Márcia Leuzinger "toca na ferida" das relativamente confusas competências federativas em termos de ações e regulamentos ambientais, com o seu texto claro e direto que discute a fiscalização e o gerenciamento ambientais e a sua importância na RBM. A relevância dessa discussão transcende a região, ganhando dimensão amazônica ou ainda nacional. Os dispositivos legais que protegem os nossos biomas e os conflitos advindos da ausência de uma complementaridade necessária entre os incumbidos de sua aplicação aparecem no que poderia ser um ensaio ou estudo de caso, um excelente texto sobre uma temática que aflige todos os lugares do Brasil, da Reserva Raposa do Sol (RR) ao arroio Chuí (RS), incluindo aí a RBM: o detalhamento institucional e legal aplicável à gestão ambiental do PDSBM.

Betina Ferraz Barbosa emoldura o quadro municipal da RBM, revelando as tênues cores administrativas e fiscais. No esboço sobressaem a pequena arrecadação municipal na RBM, a forte dependência de transferências estaduais e federais, e a fragilidade dos instrumentos de gestão ambiental municipal. É um cenário preocupante para a implementação do PDSBM ou mesmo de qualquer outro programa que exija contrapartida local. Francisco Póvoas alimenta a degustação literária enfocando as atividades agropecuárias a partir de 1970. Traça o perfil dos assentamentos para reforma agrária e das fazendas de gado num eixo rodoviário, contrastando-os com as atividades produtivas do eixo fluvial xinguano, do dinamismo econômico à estagnação. Sagaz, o autor traz o novo e o velho, o mito e a realidade na RBM. O cruzamento dos eixos formados pela estrada e pelo rio remete o leitor ao início da coletânea e à perspectiva da decolagem econômica de um plano piloto na pista das potencialidades de capital importância para a RBM. O texto "carrega no tempero" das alternativas, desde a implantação de sistemas agroflorestais (SAF) até o uso de "tecnologias tropicais" e o desenvolvimento da indústria de produtos cosméticos, aromáticos e medicinais, baseadas em espécies florestais. O desenvolvimento da aqüicultura e do ecoturismo completam a receita de práticas econômicas racionais. As recomendações compiladas e sistematizadas por Joseph Weiss e Elimar Pinheiro do Nascimento encerram o cardápio. Elas reúnem as sugestões dos autores, as dos atores locais e as de atores regionais. O texto conclui com um diagrama original, produzido pelos autores, articulando as recomendações com cinco linhas de estratégias para o desenvolvimento sustentável.

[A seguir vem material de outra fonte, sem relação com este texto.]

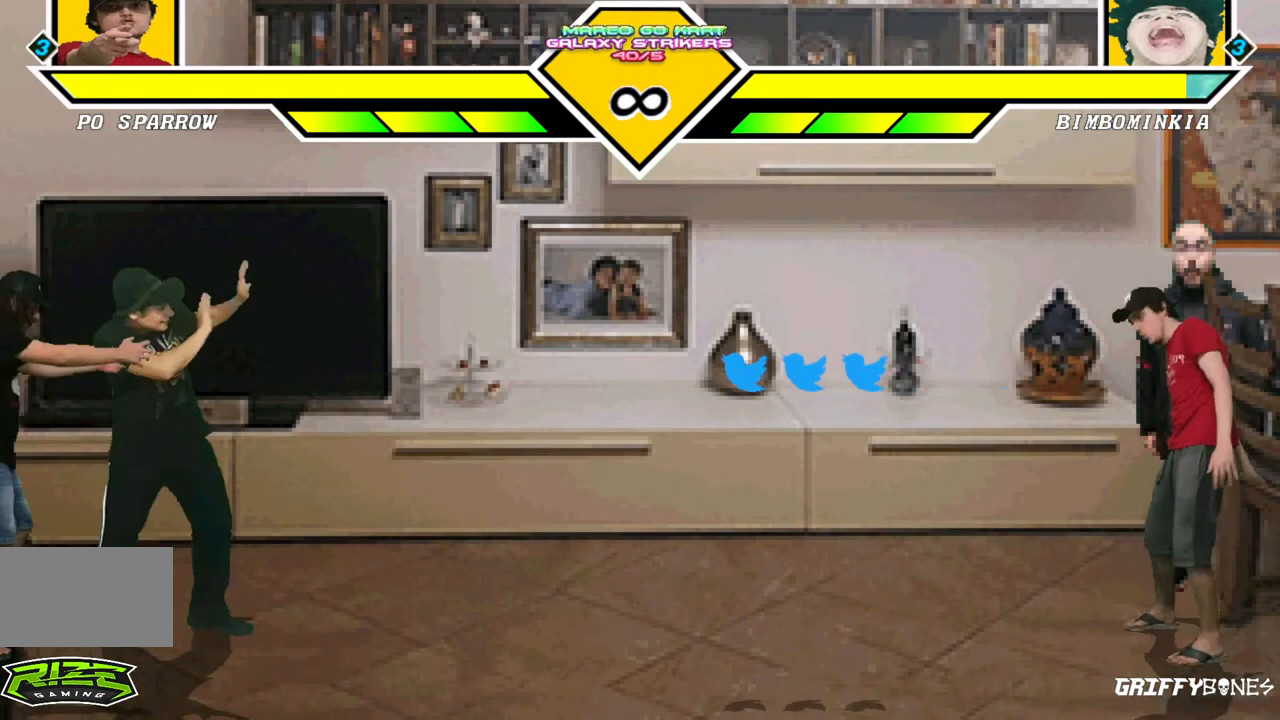
{"dt_ms": 500, "buttons": [], "events": []}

Para encerrar a resenha do saboroso cardápio literário servido pelos organizadores e autores, passa quase despercebida a ausência de um "prato ecológico", ou seja, de um texto que descrevesse a ecologia local (geologia, hidrografia, solos, fauna, flora, minérios etc.), que enriqueceria o banquete literário. Deve-se destacar ainda que as pesquisas realizadas para a produção dos textos da coletânea serviram de base para duas dissertações defendidas no Programa de Mestrado do Centro de Desenvolvimento Sustentável da Universidade de Brasília. Elas foram escritas por pesquisadoras junior que deram apoio aos autores responsáveis pela produção dos textos da coletânea.

 

Referências Bibliográficas

CMMAD (1998) Comissão Mundial sobre Meio Ambiente e Desenvolvimento: nosso futuro comum. Rio de Janeiro: Fundação Getúlio Vargas.

FONSECA, S. M. (2001) "O valor de existência de um ecossistema costeiro tropical através da disposição ao trabalho voluntário". Dissertação de Mestrado aprovada em 20/9/2001, Programa de Pós-Graduação em Ciência Ambiental da Universidade Federal Fluminense.

MOTTA, R. S., YOUNG, C. E. F. (1997) "Projeto Instrumentos Econômicos para Gestão Ambiental". Relatório final, Ministério do Meio Ambiente, Rio de Janeiro.